Son zamanlarda, bazı tartışmalarda IPv4'ün IPv6'dan daha güvenli olduğu, çünkü IPv4'ün varsayılan olarak NAT kullanmasının "varsayılan reddetme" güvenlik stratejisinin faydalarını sağladığı iddiaları ortaya çıkmıştır. Bu, sıkça karşılaşılan ve ele alınması gereken önemli bir yanlış anlamadır. Temel sorun, Ağ Adresi Çevirisi (NAT) ile güvenliğin karıştırılmasıdır. NAT aslında bir güvenlik özelliği değildir; IPv4 adreslerinin tükenmesi nedeniyle zorunlu hale gelen bir adres koruma mekanizmasıdır. (Ancak, IPv6 ile de NAT kullanmak mümkündür.)

NAT, bir ev ağındaki birden fazla cihazın, hedef portuna göre bir paketin hedef IP'sini yeniden yazarak genel internette tek bir IP adresini paylaşmasına olanak tanır. Bu, ağ yöneticisi tarafından yapılandırılan "port eşlemeleri" veya "port yönlendirmeleri" temelinde yeni bir hedef IP seçer. Bunun bir sonucu olarak, NAT'lı bir IP'ye gelen trafiği alırken, beklenmeyen bir hedef porta (yönlendirilmemiş bir porta) sahip paketler, genel makinenin hedef IP'sini korur ve ağdaki başka bir makineye yönlendirilmez.
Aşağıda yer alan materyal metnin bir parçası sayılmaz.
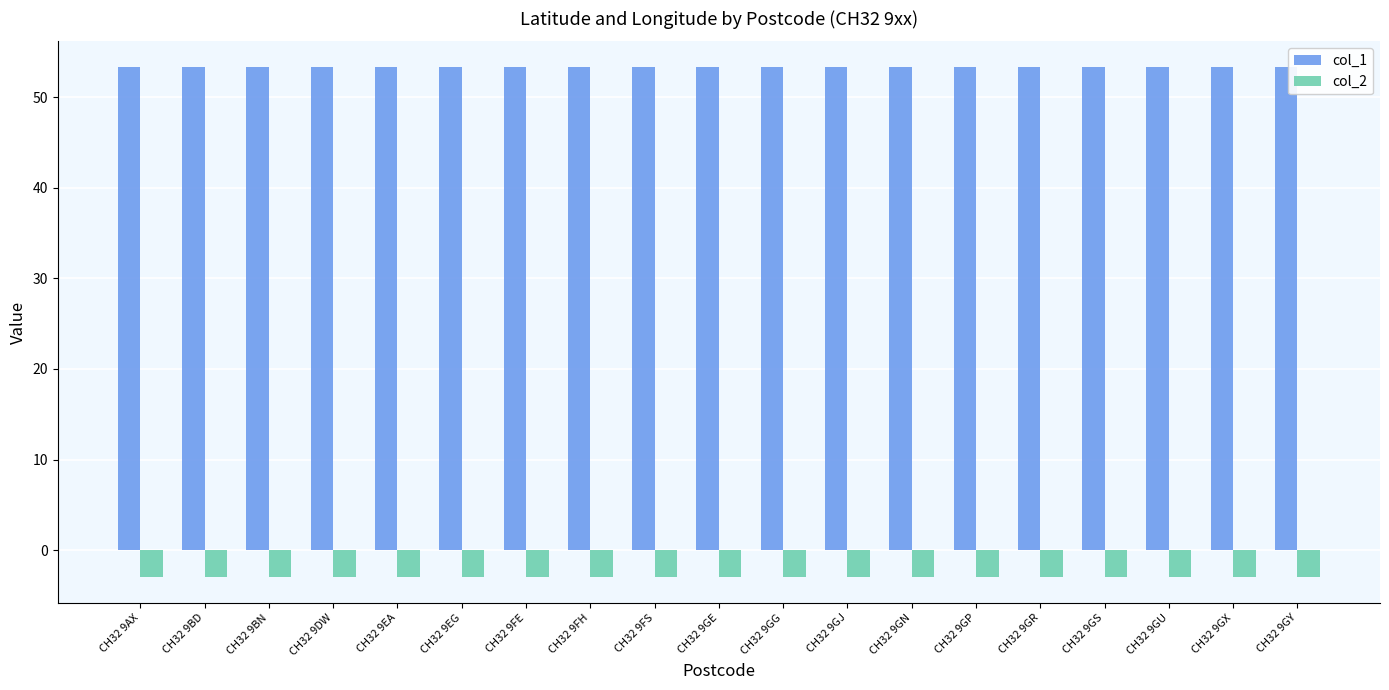

What is the sum of all col_1 values?

1013.9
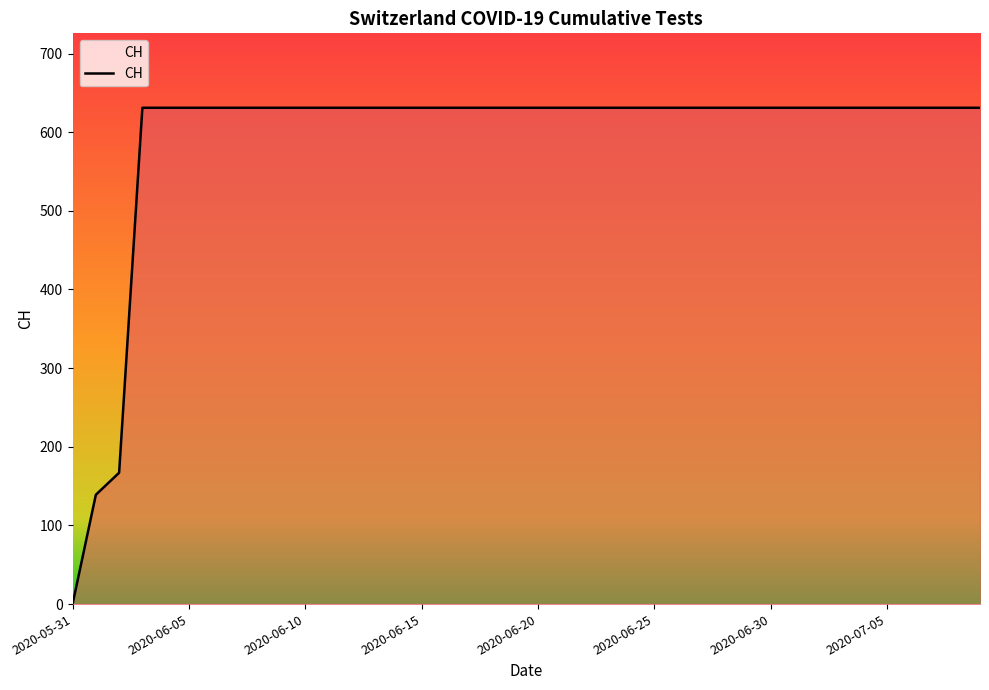

What is the maximum value shown in the chart?

631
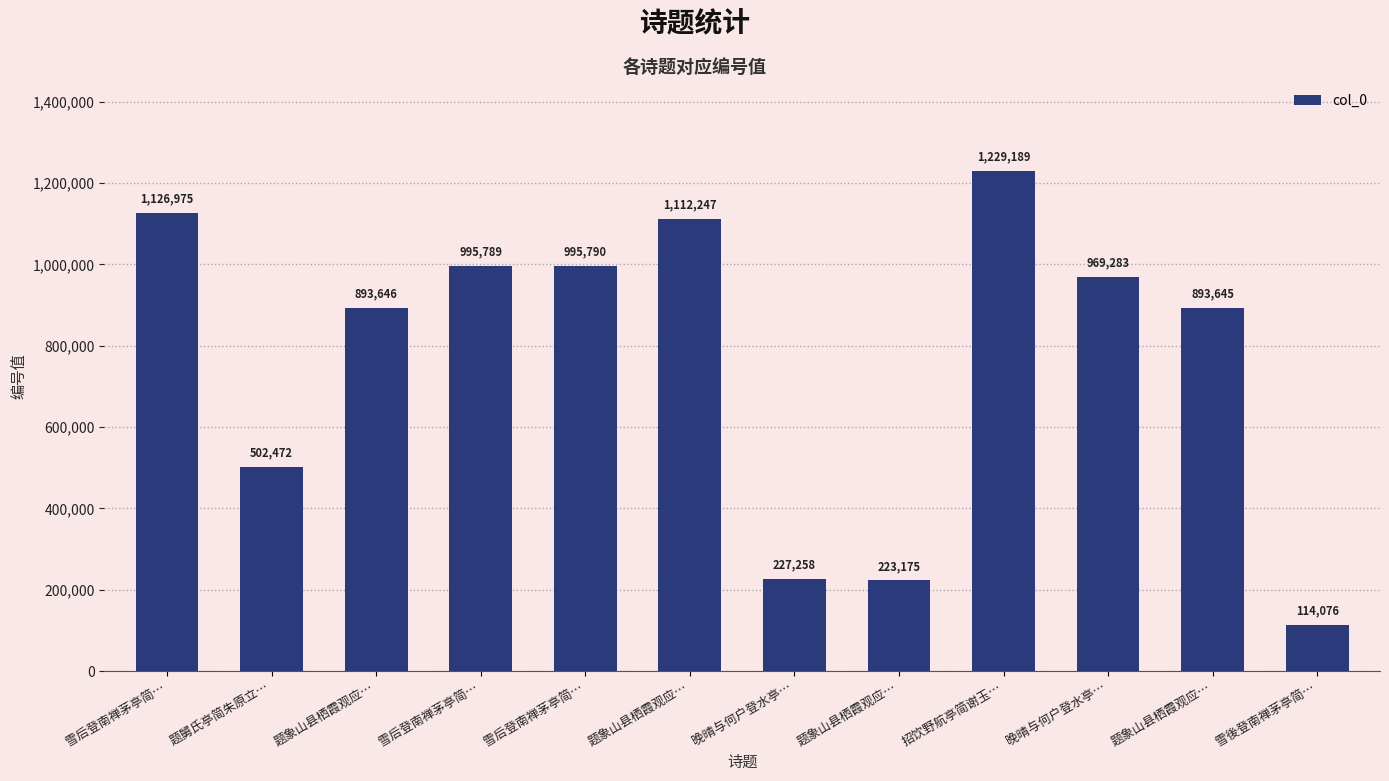

The chart shows a value of 1229189 at 招饮野航亭简谢玉…. True or false?

True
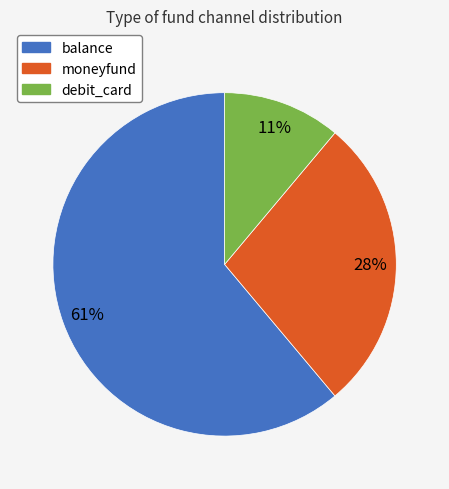

To the nearest percent, what is the combined percentage of moneyfund and balance?

89%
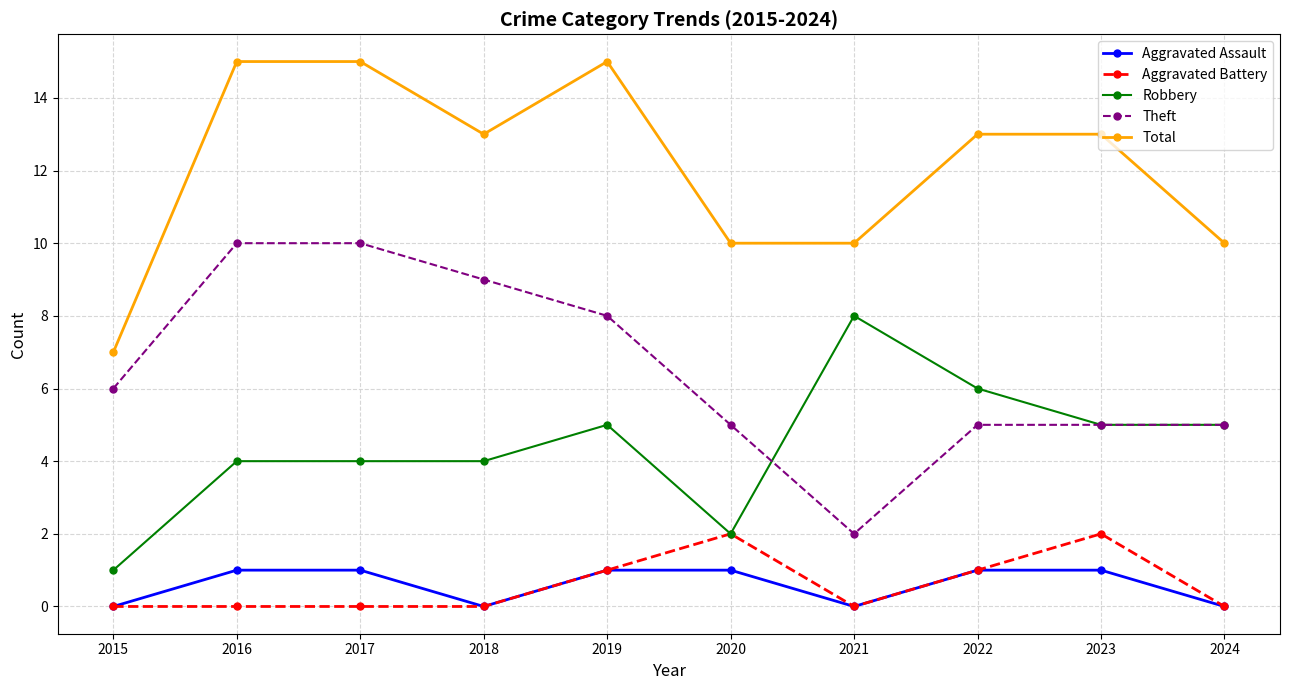

What is the difference between the second highest and second lowest values in the Total series?

5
Ancak, insanların NAT'a atfettiği güvenlik faydaları aslında NAT yönlendiricileriyle birlikte gelen durum bilgisi olan güvenlik duvarından (stateful firewall) kaynaklanmaktadır. Modern yönlendiriciler, NAT kullanılmasa bile varsayılan olarak gelen trafiği reddeden güvenlik duvarı politikalarıyla birlikte gelir. Güvenlik duvarı, paketleri yeniden yazmayı veya yönlendirmeyi düşünmeden önce bile beklenmeyen hedefe sahip paketleri düşürür. Örneğin, UniFi yönlendiricileri şu varsayılan IPv6 güvenlik duvarı kurallarıyla birlikte gelir: Oluşturulan/İlgili Trafiğe İzin Ver (giden dönüş trafiği), Geçersiz Trafiği Engelle, Diğer Tüm Trafiği Engelle. Bu nedenle, yönlendiricinin arkasında barındırılan herhangi bir IPv6 cihazına istenmeyen gelen trafiğe izin vermek için, NAT kullanılsın veya kullanılmasın, trafiğe izin vermek üzere açıkça bir güvenlik duvarı kuralı eklemeniz gerekir.